> **How to complete this task**
Please restate the data that follows word for word, with the pictures left out.

***

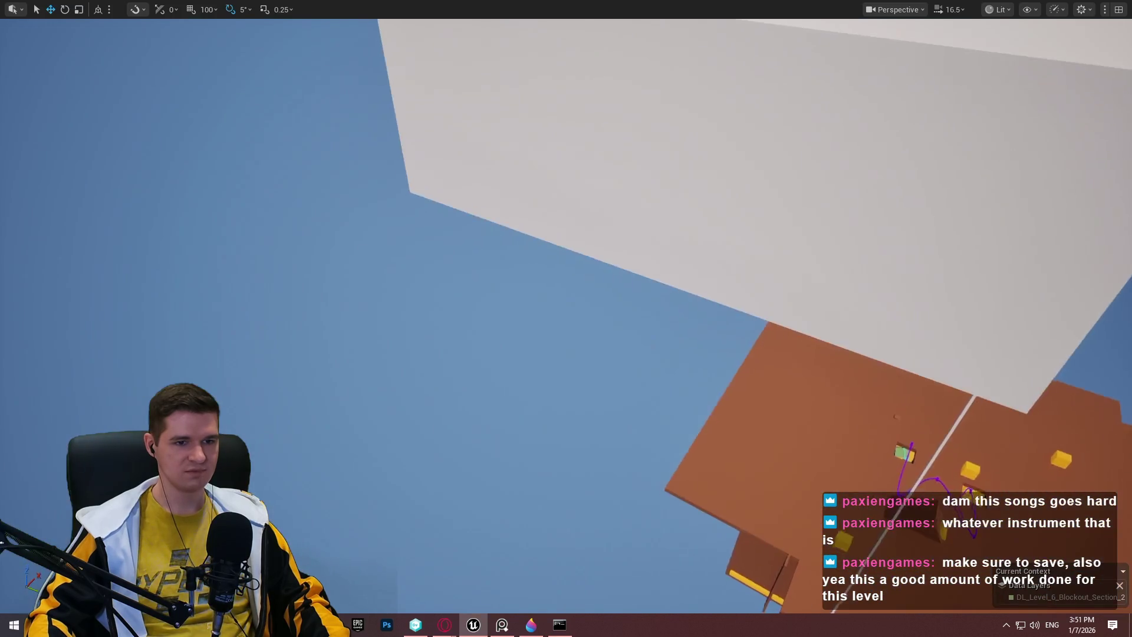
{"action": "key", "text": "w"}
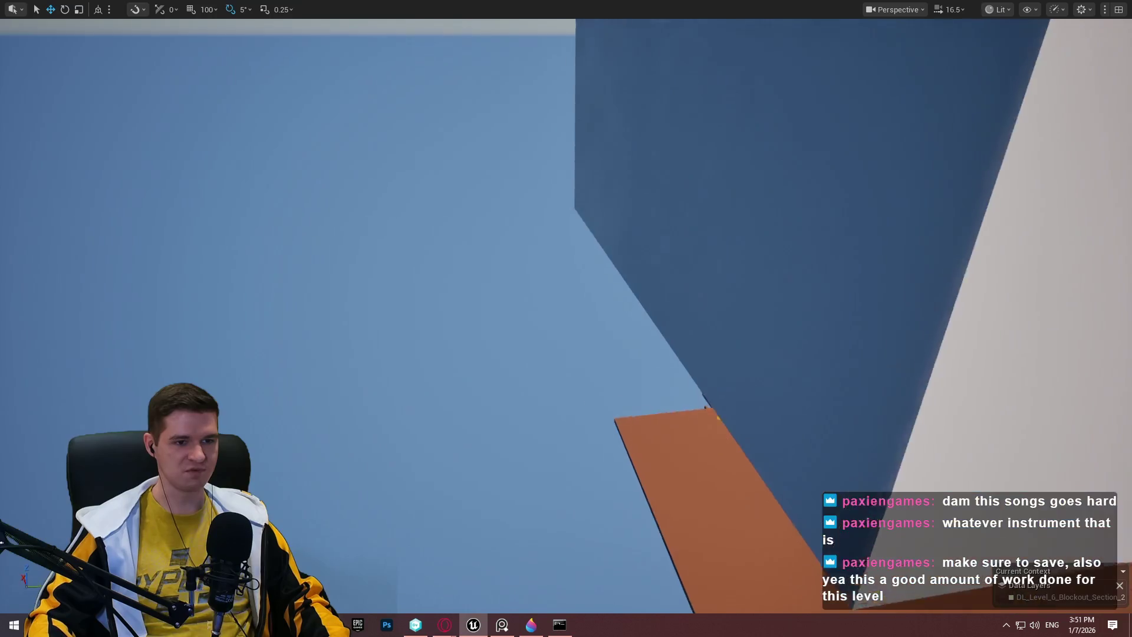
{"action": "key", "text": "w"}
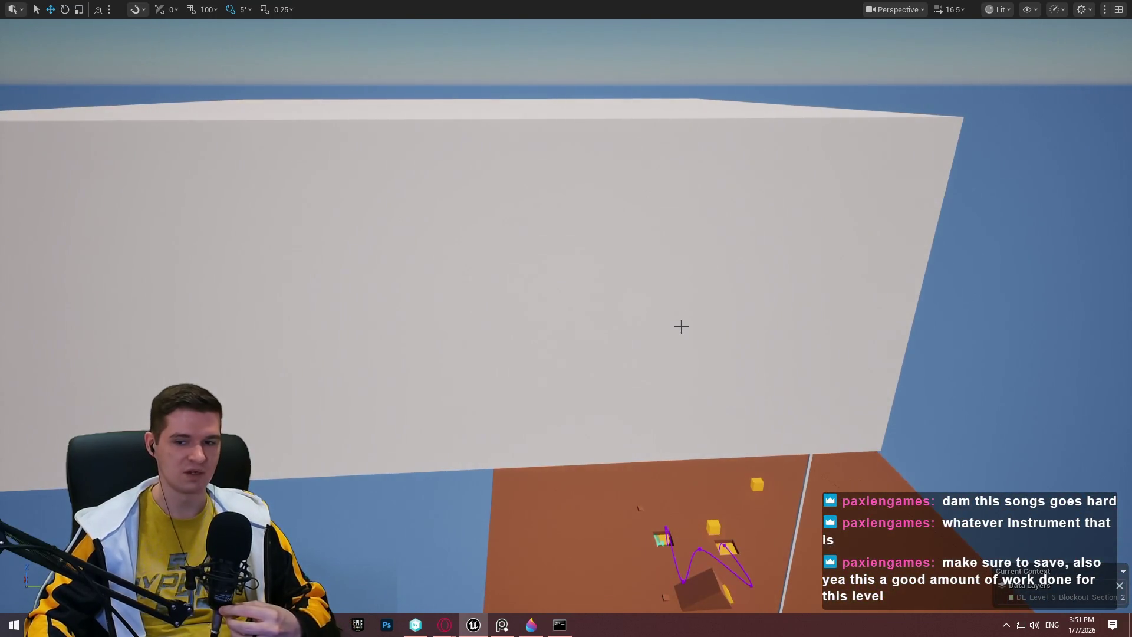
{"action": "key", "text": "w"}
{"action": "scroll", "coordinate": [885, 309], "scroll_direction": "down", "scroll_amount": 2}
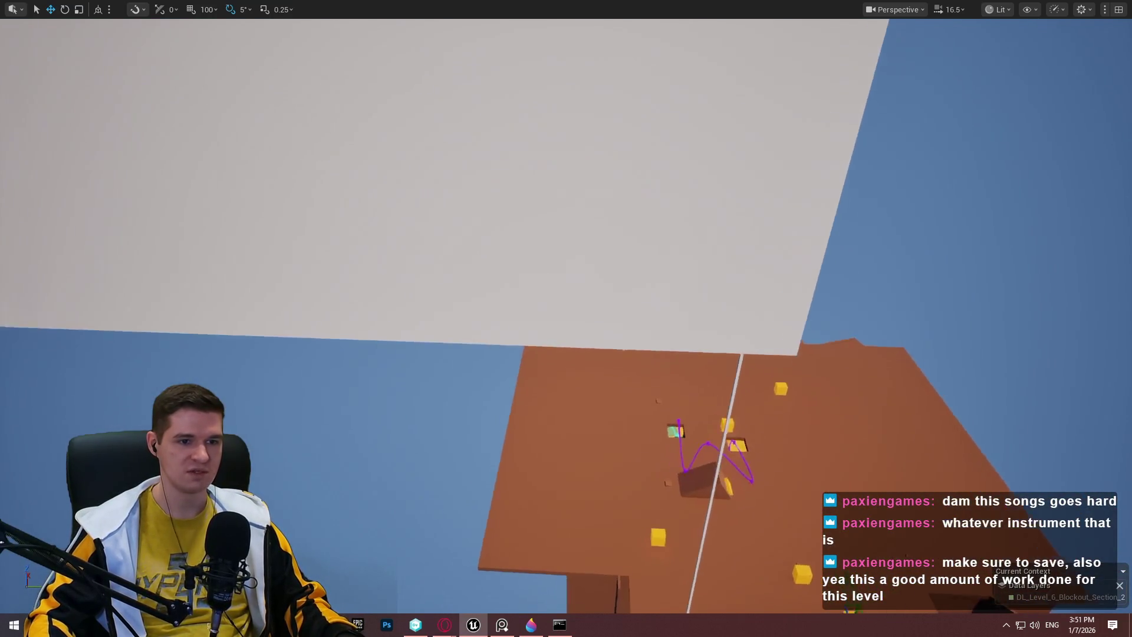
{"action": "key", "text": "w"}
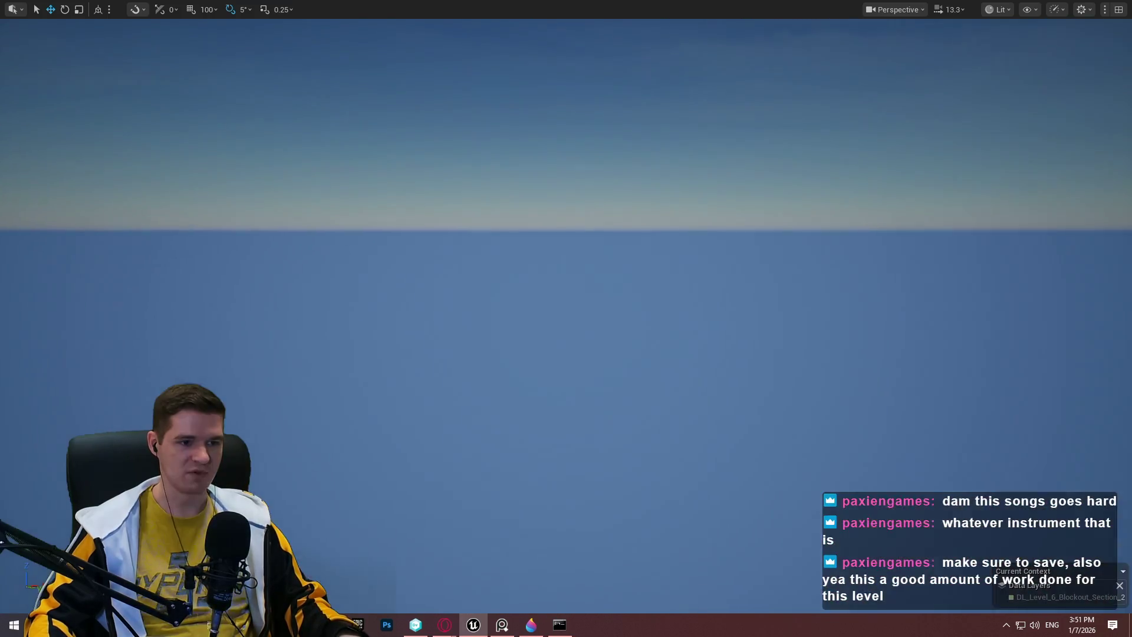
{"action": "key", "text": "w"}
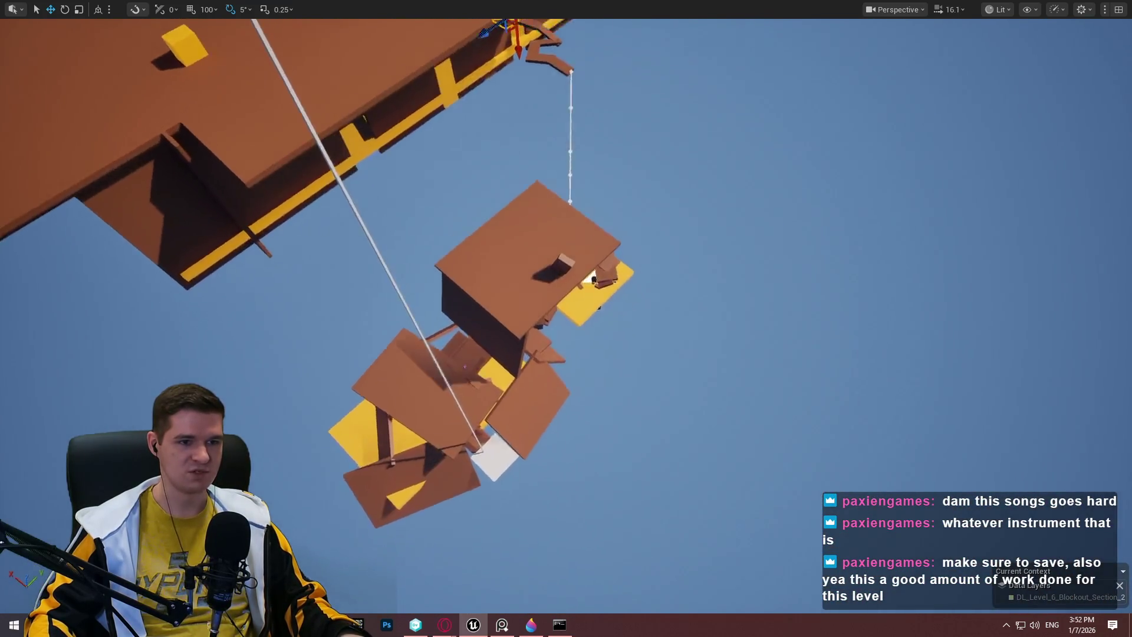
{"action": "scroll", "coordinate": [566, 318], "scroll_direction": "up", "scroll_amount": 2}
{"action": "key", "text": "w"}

***

> **Worked solution**
{"action": "key", "text": "w"}
{"action": "key", "text": "w"}
{"action": "key", "text": "w"}
{"action": "scroll", "coordinate": [885, 309], "scroll_direction": "down", "scroll_amount": 2}
{"action": "key", "text": "w"}
{"action": "key", "text": "w"}
{"action": "scroll", "coordinate": [566, 318], "scroll_direction": "up", "scroll_amount": 2}
{"action": "key", "text": "w"}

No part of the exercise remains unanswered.